### Required work
Extract each line holding the word "Política" from the entries.

::::

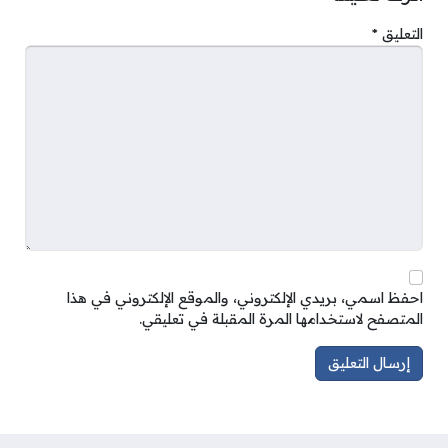
التعليق
*
احفظ اسمي، بريدي الإلكتروني، والموقع الإلكتروني في هذا
المتصفح لاستخدامها المرة المقبلة في تعليقي.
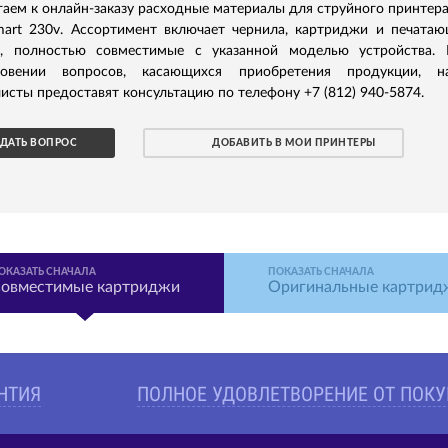
аем к онлайн-заказу расходные материалы для струйного принтер
mart 230v. Ассортимент включает чернила, картриджи и печата
и, полностью совместимые с указанной моделью устройства.
новении вопросов, касающихся приобретения продукции, н
исты предоставят консультацию по телефону +7 (812) 940-5874.
ДАТЬ ВОПРОС
ДОБАВИТЬ В МОИ ПРИНТЕРЫ
ОКАЗАТЬ СНАЧАЛА
ПОКАЗАТЬ СНАЧАЛА
овместимые картриджи
Оригинальные картрид
АНТИЯ
ПОЛНОЕ УДОВЛЕТВОРЕНИЕ ОТ ПОК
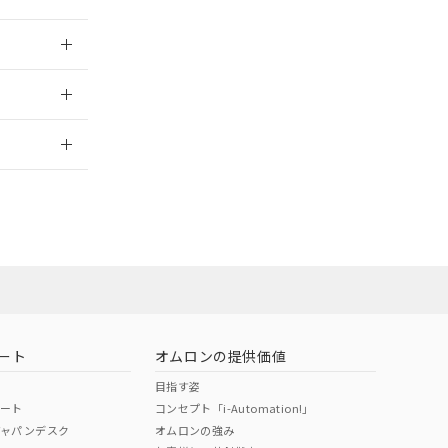
026/05/21
2026/7/29
ロン営業員また
お問い合わせ
ート
オムロンの提供価値
目指す姿
ポート
コンセプト「i-Automation!」
ジャパンデスク
オムロンの強み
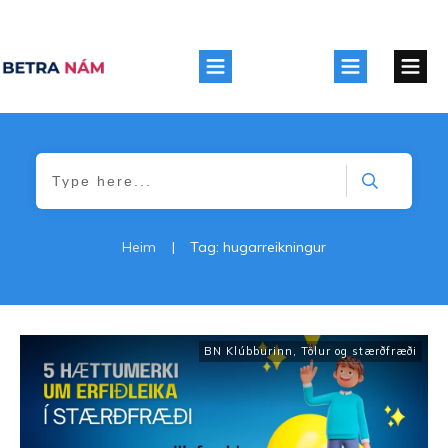
Heim
|
Tag: hugarreikningur
BN Klúbburinn
,
Tölur og stærðfræði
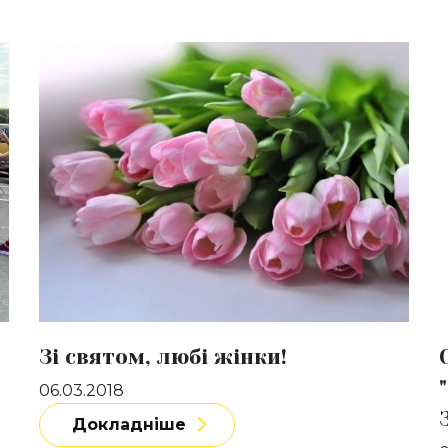
Докладніше
Д
Зі святом, любі жінки!
06.03.2018
Докладніше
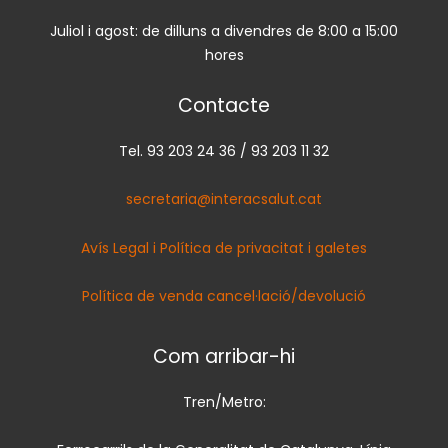
Juliol i agost: de dilluns a divendres de 8:00 a 15:00
hores
Contacte
Tel. 93 203 24 36 / 93 203 11 32
secretaria@interacsalut.cat
Avís Legal i Política de privacitat i galetes
Política de venda cancel·lació/devolució
Com arribar-hi
Tren/Metro:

::::

### The completed task
Avís Legal i Política de privacitat i galetes
Política de venda cancel·lació/devolució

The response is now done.